__threadfence() and page-locked host memory

boricworld · June 23, 2009, 12:15am

Hello everyone,

I understand that cuda memory fence function, __threadfence(), can enforce all threads wait until all global and shared memory accesses prior to it are visible to all threads in the device. My question is, for a block of page-lock host memory that has been mapped into device’s memory space, will this fence function work as well (since I don’t know whether this kind of memory should be classified as “global memory” or not)?

Your comments are highly appreciated

B

boricworld · June 23, 2009, 5:10pm

Another idea is that, for a block of mapped memory, should I explicitly use streams and cudaEventRecord(), in the kernel, and cudaEventQuery()/cudaEventSynchronize() to avoid all RAW, WAR, WAW hazards?

tmurray · June 23, 2009, 8:03pm

Are you trying to read memory written across PCIe from the same kernel or from a different kernel?

boricworld · June 23, 2009, 9:06pm

What I have in mind is that I have a block of mapped memory, such that both the host and the GPU can access it by pHost, and pDevice, individually. The memory block is set to all 0’s.

I have a kernel running at GPU with the following code segment (assuming there is only one block and one thread per block).

pDevice[0] = 1;

__threadfence();

pDevice[1] = 1;

Can this guarantee that the host will always see pDevice[0] set before pDevice[1]?

The programming guild does not explicitly specify whether this fence function works for mapped memory blocks.

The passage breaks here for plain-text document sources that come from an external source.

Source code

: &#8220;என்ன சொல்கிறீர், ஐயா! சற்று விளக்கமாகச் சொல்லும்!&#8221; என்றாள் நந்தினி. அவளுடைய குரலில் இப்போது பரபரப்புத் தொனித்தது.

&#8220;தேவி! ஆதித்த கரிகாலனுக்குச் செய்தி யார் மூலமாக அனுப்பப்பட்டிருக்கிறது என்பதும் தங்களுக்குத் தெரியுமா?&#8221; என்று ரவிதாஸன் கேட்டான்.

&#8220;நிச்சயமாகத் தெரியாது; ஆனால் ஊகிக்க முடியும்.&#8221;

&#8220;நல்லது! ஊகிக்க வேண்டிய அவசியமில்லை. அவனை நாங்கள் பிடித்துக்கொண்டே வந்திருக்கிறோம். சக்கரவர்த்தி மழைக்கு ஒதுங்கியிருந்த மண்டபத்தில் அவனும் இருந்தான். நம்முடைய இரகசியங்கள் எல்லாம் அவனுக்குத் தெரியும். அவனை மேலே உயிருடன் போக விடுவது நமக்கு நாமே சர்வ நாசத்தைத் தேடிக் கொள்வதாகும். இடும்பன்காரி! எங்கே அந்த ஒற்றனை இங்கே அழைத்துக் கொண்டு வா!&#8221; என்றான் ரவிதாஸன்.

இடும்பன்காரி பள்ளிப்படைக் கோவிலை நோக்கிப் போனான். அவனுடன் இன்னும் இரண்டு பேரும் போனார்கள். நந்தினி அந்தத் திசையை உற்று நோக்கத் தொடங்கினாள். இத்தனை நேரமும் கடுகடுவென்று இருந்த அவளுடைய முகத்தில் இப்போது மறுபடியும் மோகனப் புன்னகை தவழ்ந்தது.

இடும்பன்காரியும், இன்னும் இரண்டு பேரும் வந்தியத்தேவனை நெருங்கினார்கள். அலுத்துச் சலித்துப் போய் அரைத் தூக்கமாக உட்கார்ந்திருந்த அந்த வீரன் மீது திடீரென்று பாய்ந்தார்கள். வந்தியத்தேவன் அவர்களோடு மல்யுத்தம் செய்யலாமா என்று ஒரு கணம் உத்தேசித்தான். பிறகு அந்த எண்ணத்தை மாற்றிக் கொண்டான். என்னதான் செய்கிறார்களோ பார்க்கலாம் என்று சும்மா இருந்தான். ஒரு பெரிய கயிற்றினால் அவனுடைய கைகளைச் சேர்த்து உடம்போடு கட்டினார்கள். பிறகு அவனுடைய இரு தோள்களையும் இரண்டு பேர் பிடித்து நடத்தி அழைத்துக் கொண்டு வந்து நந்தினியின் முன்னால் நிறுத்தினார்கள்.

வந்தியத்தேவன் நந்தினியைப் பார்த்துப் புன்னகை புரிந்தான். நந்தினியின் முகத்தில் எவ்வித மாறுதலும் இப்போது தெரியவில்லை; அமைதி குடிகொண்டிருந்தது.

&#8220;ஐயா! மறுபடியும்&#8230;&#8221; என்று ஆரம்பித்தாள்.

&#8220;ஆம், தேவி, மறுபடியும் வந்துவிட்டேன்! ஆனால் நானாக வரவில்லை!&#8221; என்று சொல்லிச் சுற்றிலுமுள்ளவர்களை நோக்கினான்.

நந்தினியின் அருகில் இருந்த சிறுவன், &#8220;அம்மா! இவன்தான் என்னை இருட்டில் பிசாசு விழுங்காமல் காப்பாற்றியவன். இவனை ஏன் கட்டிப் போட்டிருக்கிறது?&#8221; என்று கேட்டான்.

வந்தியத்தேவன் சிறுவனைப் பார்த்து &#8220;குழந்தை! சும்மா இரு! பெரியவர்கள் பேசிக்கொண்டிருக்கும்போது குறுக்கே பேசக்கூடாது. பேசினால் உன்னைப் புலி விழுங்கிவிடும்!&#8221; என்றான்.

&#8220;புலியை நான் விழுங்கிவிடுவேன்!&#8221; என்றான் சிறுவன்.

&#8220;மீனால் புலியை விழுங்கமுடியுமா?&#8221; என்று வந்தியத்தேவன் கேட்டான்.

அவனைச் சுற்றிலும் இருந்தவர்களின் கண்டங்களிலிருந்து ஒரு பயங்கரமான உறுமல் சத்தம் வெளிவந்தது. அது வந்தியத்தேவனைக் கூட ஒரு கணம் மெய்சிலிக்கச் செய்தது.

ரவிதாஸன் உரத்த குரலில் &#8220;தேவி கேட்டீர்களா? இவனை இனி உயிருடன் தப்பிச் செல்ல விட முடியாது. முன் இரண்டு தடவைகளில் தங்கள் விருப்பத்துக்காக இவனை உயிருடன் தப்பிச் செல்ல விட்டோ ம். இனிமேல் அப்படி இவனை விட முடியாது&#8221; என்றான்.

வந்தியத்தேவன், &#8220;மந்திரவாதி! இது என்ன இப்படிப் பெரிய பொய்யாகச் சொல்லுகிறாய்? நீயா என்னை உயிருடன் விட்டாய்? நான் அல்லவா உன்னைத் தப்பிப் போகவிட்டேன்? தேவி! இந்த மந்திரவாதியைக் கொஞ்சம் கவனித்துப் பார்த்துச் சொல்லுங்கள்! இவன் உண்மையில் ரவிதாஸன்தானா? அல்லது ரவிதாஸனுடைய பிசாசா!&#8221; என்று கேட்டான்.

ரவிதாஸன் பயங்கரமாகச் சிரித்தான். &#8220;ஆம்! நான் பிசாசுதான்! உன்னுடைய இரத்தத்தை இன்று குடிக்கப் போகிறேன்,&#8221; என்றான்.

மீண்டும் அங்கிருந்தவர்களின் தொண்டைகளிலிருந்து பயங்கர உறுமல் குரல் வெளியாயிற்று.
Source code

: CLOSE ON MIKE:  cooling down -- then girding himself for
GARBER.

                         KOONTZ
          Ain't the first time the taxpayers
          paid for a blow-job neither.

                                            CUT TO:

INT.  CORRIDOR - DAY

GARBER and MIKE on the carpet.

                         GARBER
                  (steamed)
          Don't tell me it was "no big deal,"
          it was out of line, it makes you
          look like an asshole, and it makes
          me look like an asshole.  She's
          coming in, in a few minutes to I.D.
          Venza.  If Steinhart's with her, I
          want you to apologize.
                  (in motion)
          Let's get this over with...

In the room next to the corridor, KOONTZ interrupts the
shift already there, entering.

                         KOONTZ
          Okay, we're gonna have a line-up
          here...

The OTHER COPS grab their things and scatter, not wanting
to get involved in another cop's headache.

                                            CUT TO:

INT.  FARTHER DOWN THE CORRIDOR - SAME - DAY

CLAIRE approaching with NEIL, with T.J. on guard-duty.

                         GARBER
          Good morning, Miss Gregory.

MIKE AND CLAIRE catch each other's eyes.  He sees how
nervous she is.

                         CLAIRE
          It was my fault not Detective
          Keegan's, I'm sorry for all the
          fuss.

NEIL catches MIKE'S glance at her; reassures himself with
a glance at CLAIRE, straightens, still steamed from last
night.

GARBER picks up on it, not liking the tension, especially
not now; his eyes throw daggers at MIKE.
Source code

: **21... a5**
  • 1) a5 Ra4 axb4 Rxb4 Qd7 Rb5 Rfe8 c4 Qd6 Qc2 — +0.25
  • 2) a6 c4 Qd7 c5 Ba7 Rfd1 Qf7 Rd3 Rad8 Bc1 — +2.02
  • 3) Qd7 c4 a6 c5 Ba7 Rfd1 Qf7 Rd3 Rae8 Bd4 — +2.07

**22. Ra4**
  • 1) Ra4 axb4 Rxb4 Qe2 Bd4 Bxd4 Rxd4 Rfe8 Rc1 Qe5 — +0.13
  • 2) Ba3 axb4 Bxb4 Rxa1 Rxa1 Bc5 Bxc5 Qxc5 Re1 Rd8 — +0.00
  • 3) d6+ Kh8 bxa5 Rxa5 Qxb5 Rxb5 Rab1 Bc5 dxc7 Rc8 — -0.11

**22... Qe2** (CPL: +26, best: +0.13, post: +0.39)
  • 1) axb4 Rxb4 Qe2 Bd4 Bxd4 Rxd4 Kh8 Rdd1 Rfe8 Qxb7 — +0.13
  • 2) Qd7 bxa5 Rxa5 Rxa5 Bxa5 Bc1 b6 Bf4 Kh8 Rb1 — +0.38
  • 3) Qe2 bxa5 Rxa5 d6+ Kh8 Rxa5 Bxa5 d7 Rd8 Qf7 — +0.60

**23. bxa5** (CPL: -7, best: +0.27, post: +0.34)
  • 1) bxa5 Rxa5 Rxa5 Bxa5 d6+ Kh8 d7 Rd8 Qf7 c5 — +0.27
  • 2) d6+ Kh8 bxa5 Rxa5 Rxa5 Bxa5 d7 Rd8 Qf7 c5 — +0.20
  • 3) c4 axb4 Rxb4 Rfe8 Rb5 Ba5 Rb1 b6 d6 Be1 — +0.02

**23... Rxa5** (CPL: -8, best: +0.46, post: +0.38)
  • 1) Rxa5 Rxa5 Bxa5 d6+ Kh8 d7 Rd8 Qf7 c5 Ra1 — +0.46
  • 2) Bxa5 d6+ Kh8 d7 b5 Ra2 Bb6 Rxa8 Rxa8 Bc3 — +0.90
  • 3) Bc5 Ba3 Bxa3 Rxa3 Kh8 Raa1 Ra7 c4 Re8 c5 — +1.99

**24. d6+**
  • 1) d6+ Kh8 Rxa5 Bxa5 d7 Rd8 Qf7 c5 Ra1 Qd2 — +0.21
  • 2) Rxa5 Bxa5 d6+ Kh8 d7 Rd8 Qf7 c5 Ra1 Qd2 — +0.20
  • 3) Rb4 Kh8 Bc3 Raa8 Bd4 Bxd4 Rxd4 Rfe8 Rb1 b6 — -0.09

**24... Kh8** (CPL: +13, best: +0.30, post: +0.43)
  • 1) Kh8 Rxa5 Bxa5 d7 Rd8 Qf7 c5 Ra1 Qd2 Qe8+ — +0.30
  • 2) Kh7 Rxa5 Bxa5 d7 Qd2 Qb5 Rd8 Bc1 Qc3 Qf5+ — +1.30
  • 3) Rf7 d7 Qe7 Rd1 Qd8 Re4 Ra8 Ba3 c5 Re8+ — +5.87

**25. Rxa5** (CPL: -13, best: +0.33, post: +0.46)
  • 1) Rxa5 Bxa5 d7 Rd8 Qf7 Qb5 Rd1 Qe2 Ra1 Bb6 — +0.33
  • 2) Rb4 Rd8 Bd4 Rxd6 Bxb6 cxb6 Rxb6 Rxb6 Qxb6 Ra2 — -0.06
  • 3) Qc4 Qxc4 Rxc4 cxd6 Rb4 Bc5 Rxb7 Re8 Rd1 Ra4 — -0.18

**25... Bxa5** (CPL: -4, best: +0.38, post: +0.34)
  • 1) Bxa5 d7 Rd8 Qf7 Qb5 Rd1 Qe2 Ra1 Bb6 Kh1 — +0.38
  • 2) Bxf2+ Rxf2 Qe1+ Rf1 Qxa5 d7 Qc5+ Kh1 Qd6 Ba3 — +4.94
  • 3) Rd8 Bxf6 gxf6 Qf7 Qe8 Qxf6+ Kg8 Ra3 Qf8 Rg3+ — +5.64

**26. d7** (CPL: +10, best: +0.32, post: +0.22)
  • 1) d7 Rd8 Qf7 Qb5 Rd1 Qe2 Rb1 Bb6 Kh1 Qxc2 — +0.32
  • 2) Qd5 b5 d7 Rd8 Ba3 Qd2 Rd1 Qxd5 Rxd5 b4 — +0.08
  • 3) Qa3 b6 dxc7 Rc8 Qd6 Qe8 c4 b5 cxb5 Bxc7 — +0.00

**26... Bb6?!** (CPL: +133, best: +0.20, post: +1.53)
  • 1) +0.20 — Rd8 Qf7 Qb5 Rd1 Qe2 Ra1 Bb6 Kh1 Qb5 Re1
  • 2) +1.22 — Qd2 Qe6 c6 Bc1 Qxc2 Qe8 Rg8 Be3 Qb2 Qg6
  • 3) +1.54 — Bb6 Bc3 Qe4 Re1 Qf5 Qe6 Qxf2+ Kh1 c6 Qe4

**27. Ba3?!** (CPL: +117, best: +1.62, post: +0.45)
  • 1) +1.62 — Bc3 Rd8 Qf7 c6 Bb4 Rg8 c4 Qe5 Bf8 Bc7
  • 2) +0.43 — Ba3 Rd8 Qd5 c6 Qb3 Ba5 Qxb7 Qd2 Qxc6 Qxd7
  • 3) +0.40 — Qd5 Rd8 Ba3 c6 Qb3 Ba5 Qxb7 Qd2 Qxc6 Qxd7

tmurray · June 23, 2009, 9:25pm

No, it does not because you’re at the mercy of a lot of different things like the PCIe controller that may coalesce writes, caches, etc. I don’t know of any way to make this work robustly at the moment, but if you want to experiment, go for it…

boricworld · June 23, 2009, 9:35pm

Many thanks for the prompt response.

Since the above idea is not guaranteed, how about this one?

Having pDevice residing at the global memory of the GPU, and a single kernel running with the following code segment (again, assuming there is only one block and one thread per block).

pDevice[0] = 1;

__threadfence();

pDevice[1] = 1;

Can the host guarantee to be able to see pDevice[0] set before pDevice[1] (with cudaMemcpy() or cudaMemcpyAsync())?

tmurray · June 23, 2009, 9:37pm

Er, you’re going to need to give some example of how you’re planning to do this. How is the host going to see anything at that point?

boricworld · June 23, 2009, 9:47pm

OK. Here is a small example.

at Host

...

bool done = false;

cudaMalloc(&d_a, sizeof(int));

cudaMemset(d_a, 0, sizeof(int));

cudaMalloc(&d_b, sizeof(int));

cudaMemset(d_b, 0, sizeof(int));

myKernel<<<grid, block, 0 , 0>>>(d_a, d_b);

do {

  cudaMemcpyAsync(&b, &d_b, sizeof(int), cudaMemcpyDeviceToHost, 0);

  cudaEventRecord(event1, 0);

  while (cudaEventQuery(event1) == cudaErrorNotReady);

  if (b == 1)

	done = true;

} while (!done)

cudaMemcpyAsync(&a, &d_a, sizeof(int), cudaMemcpyDeviceToHost, 0); 

cudaEventRecord(event2, 0);

while (cudaEventQuery(event2) == cudaErrorNotReady)

x = a;  /* Q: can a here guarantee to be "1", always? */

....

at GPU

...

d_a = 1;

__threadfence();

d_b = 1;

...

tmurray · June 23, 2009, 9:56pm

I’m going to go with no for a variety of reasons (async operations are undefined when they access memory currently being accessed by a kernel so whatever I say could change in the future, __threadfence only affects one path to memory, I don’t know if PCIe takes the same path).

boricworld · June 23, 2009, 10:04pm

Again, thanks for your comments.

Actually I doubt if __threadfence() works this way as well. If one day it really does, it would be very expensive since it has to monitor/control all paths to the memory.